### Text provided
I don't know who he is but there are several websites out there working to ID all the rioters.

http://goo.gl/tyMoK

This particular website has been pretty successful and evenhanded in its treatment: http://publicshamingeternus.wordpress.com/


----------



## dhtahoe (Mar 18, 2004)

Iggz said:


> You should just go ahead and delete this thread out of the respect for a fellow rider.
> 
> AP does not need any more asshats, such as yourself, focusing all of your angst toward the riot damage upon him. People get drunk and break other peoples stuff, **** happens. If you're 20 and plastered in the city when a full on riot breaks out good luck overcoming the mob mentality and being the guy that sits it out... He's already come forth and is taking full responsibility for his actions and is obviously going to continue to deal with the consequences that are brought upon him.
> 
> So basically, stop being a d-bag.


Hey man I'm 38 freaking years old and I had to lose EVERYTHING a time or two. It's called life! The kid should be in jail! Not wondering how he's getting his next new bike. Don't be feeling all sorry for him if he loses all his sponsors. Maybe working a regular job the rest of his life like the rest of us will teach him a LIFE LESSON.

Roadies need to clean up the doping, and DH/FR needs to drop the "I'm a white trash loser" ACT AND LOOK. See all that sponsor money going bye bye every year?! It's because the people paying/writing checks want PROFESSIONAL ATHLETES! It's run by big money corps. now and not the bro bra scene it was 10 years ago. Quit punching holes in your face, get a hair cut, and for Christ sakes... Pull up your pants! Oh yeah and have some respect for the people that support you. HUGE LACK OF THAT GOING ON!

I will say this on the other hand. Before they started testing for weed the crowd was a little less rowdy, and there were not an an alarming number of out of control drunks as there are now.

Damn people don't even know what is "is" anymore. My father taught me along time ago how to avoid s**t like this. DON'T BE THERE! It's such a simple concept.


----------



## dirtyknobbies (Apr 19, 2011)

Clearly this is the action of what happens when too many Molsons are consumed...Just makes you go crazy and do stupid things.


----------



## 006_007 (Jan 12, 2004)

I heard he is also a Toronto Maple Leafs fan.


----------



## PapaSmurf99 (Sep 13, 2010)

SHIVER ME TIMBERS said:


> grow up please....no really grow up


Sorry SMT, I really really really really really really really really really really really really really really really really really really really really really really really really really really really really want you and whodaphuck to like me, I mean, I value your opinions of me more than my life, and if growing up and becoming a deadbeat lameass is what I have to do for you to like me, then that is what I will do.


----------



## Moosey (May 18, 2010)

Landmark coordinate records
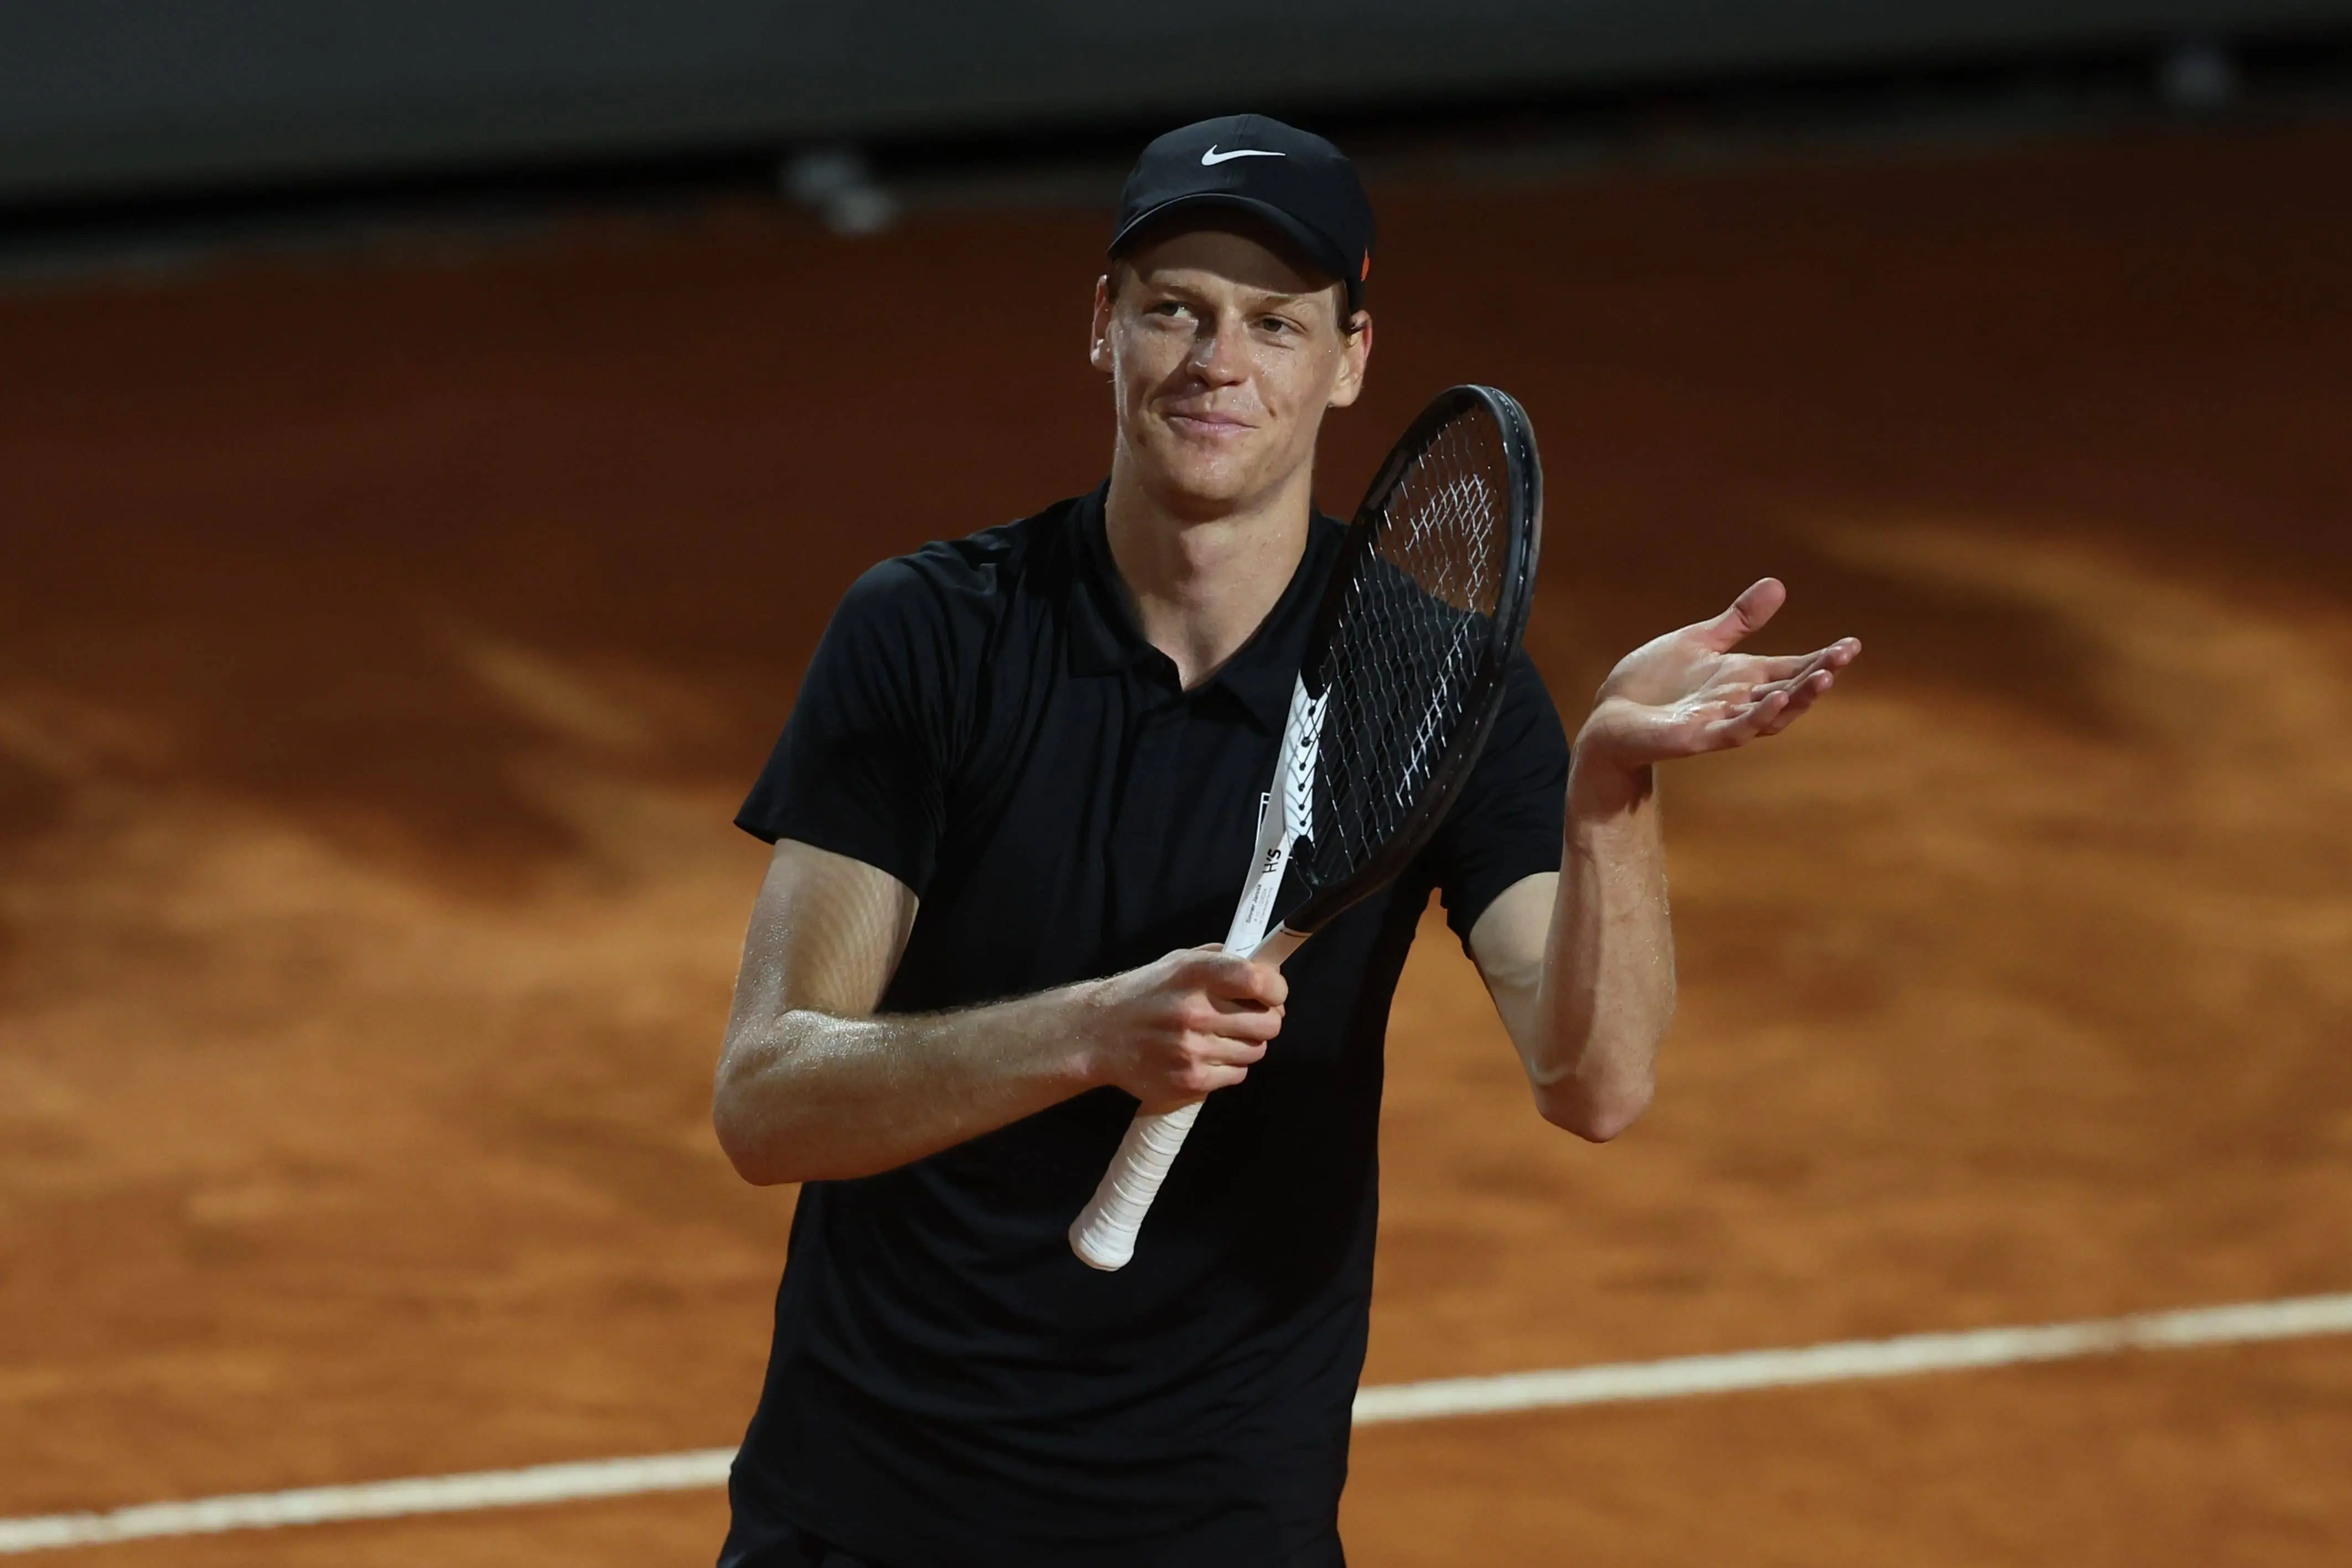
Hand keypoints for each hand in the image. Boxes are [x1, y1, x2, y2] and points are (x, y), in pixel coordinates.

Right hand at [1082, 946, 1287, 1112]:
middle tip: (1251, 1017)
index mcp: (1193, 974)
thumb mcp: (1177, 961)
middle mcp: (1194, 1012)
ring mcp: (1192, 1051)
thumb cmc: (1145, 994)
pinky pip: (1237, 1075)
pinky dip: (1230, 1066)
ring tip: (1223, 1036)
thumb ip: (1222, 960)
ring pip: (1256, 1051)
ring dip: (1248, 1044)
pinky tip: (1209, 1055)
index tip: (1272, 992)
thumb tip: (1267, 968)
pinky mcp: (1189, 1081)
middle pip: (1268, 1023)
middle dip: (1267, 1019)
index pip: (1259, 980)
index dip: (1276, 988)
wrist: (1099, 1034)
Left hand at [1576, 578, 1858, 783]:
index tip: (1852, 644)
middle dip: (1817, 675)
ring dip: (1797, 698)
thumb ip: (1739, 621)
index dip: (1821, 658)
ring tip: (1823, 677)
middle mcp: (1739, 702)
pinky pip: (1734, 730)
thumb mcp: (1699, 641)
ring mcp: (1720, 722)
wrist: (1610, 717)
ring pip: (1770, 714)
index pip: (1791, 667)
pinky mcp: (1697, 738)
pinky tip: (1777, 697)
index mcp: (1743, 678)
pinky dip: (1757, 716)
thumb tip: (1778, 584)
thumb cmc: (1652, 682)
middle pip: (1789, 690)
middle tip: (1843, 658)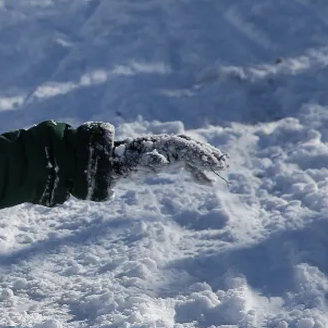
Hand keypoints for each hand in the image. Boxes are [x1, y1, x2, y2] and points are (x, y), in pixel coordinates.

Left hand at [111, 133, 227, 184]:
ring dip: (205, 160)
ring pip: (189, 152)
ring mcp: (163, 150)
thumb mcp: (127, 164)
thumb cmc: (115, 165)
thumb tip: (161, 160)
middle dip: (207, 154)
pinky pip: (184, 162)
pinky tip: (207, 183)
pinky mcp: (162, 158)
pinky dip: (196, 170)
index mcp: (157, 144)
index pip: (184, 146)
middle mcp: (162, 144)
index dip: (200, 153)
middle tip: (224, 164)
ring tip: (222, 169)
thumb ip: (143, 161)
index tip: (215, 163)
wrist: (103, 163)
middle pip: (190, 145)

### Set of tasks
1: Using the forum thread, mark each statement yes or no and quote the words that decide it. (a) The poster dhtahoe gives his age as 38. (b) The poster dirtyknobbies attributes the behavior to drinking too many Molsons. (c) According to dhtahoe, the crowd was rowdier before testing for weed began.
2: Answer these from the forum thread.
(a) Which hockey team does 006_007 say the rider is a fan of?
(b) What advice did dhtahoe's father give for avoiding this kind of trouble?
(c) What does dhtahoe say the people paying or writing checks want?
The listing has no connection to the forum thread.

### Responses for each task
1:
(a) Yes: "I'm 38 freaking years old"
(b) Yes: "Clearly this is the action of what happens when too many Molsons are consumed"
(c) No: "Before they started testing for weed the crowd was a little less rowdy"

2:
(a) The Toronto Maple Leafs
(b) "DON'T BE THERE!"
(c) Professional athletes